And thus another major administration mouthpiece, also known as the New York Times, on Dec. 6, in an op-ed, “In Iran We Trust?” by Valerie Lincy and Gary Milhollin: “Why, by the way, does Iran even want a nuclear energy program, when it is sitting on an enormous pool of oil that is now skyrocketing in value.”
This is a familiar canard; i.e., that Iran’s claim that its nuclear program is for electricity production is given the lie by its own large oil and natural gas reserves, so uranium enrichment must be for nuclear weapons development. Condoleezza Rice took that line over a year and a half ago (shades of those (in)famous aluminum tubes that she said could “only” be used in a nuclear application but turned out to be for conventional artillery). At about the same time Dick Cheney complained that since the Iranians are “already sitting on an awful lot of oil and gas. Nobody can figure why they need nuclear as well to generate energy.”

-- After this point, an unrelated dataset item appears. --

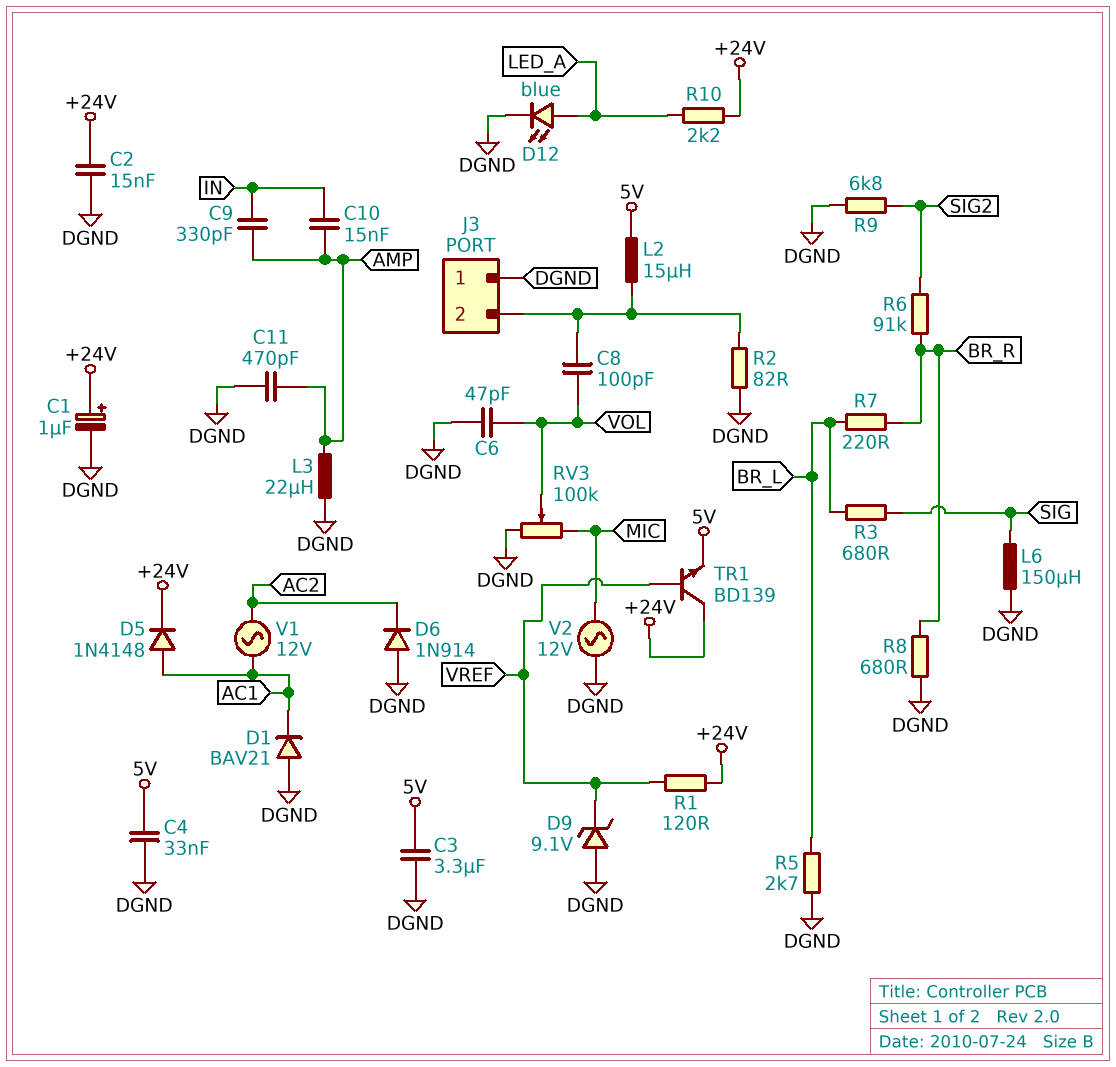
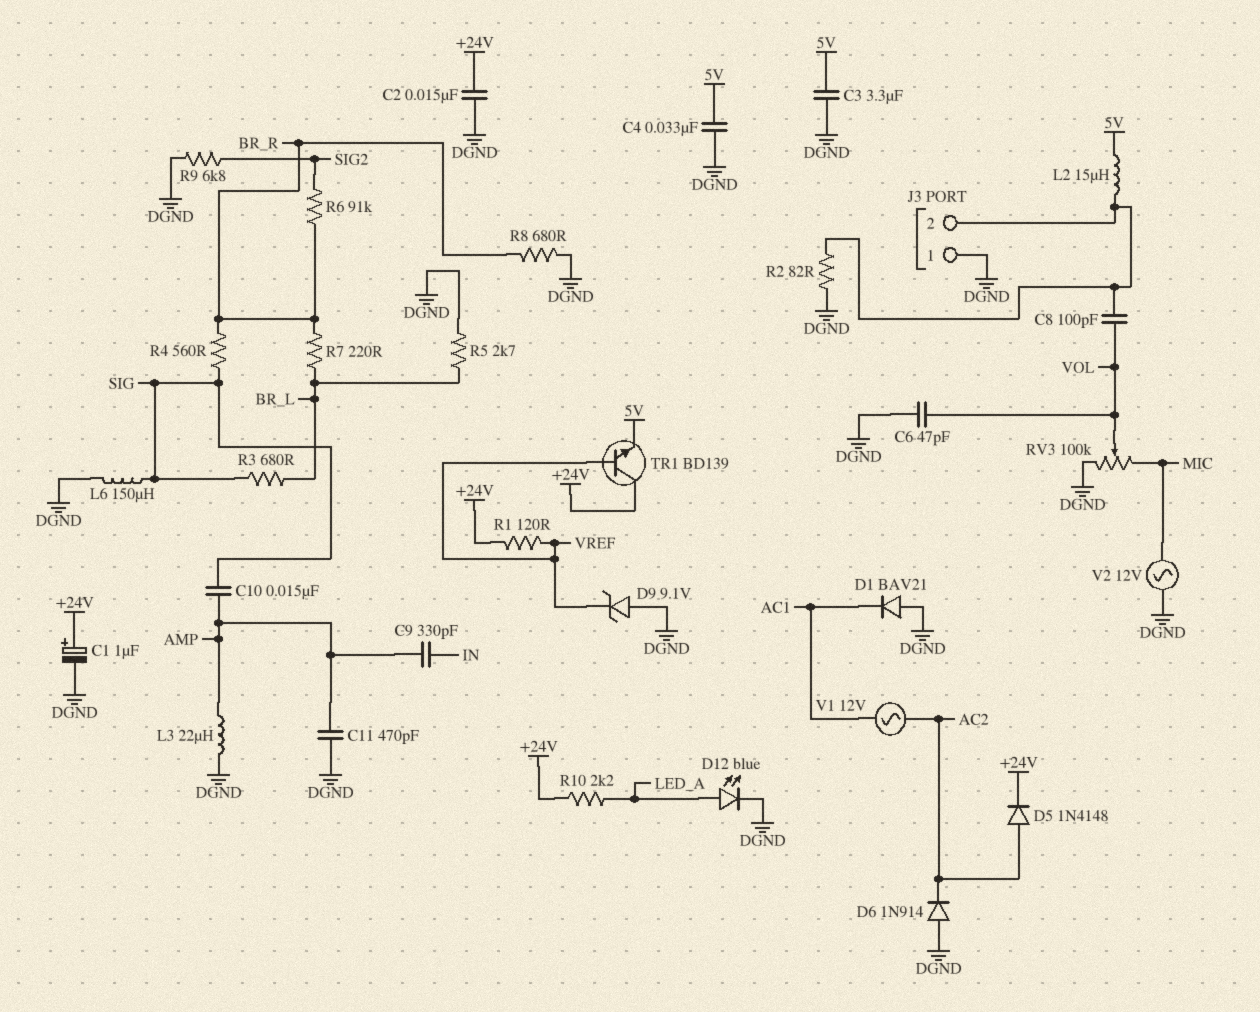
C10: 15nF (AMP, IN) -> 15nF (AMP, SIG)
D5: diode 1N4148 (A AC1, K +24V) -> diode 1N4148 (A AC2, K +24V)
R4: none -> 560 (BR_R, SIG)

It all makes me think of Harry Truman’s complaint: “They must think we were born yesterday!” Rice and Cheney have selective memories—or take us for fools. Back in 1976—with Gerald Ford president, Dick Cheney his chief of staff, Donald Rumsfeld secretary of defense—the Ford administration bought the Shah’s argument that Iran needed a nuclear program to meet its future energy requirements. That argument, of course, is even more valid today, with the price that can be obtained for oil and the specter of Peak Oil.
Cheney and Rumsfeld persuaded a hesitant President Ford to offer Iran a deal that would have meant at least $6.4 billion for U.S. corporations like Westinghouse and General Electric, had not the Shah been unceremoniously dumped three years later. The offer included a reprocessing facility for a complete nuclear fuels cycle—essentially the same capability that the U.S. and Israel now insist Iran cannot be allowed to acquire.
A pity that our domesticated media seem unable to catch the disingenuousness.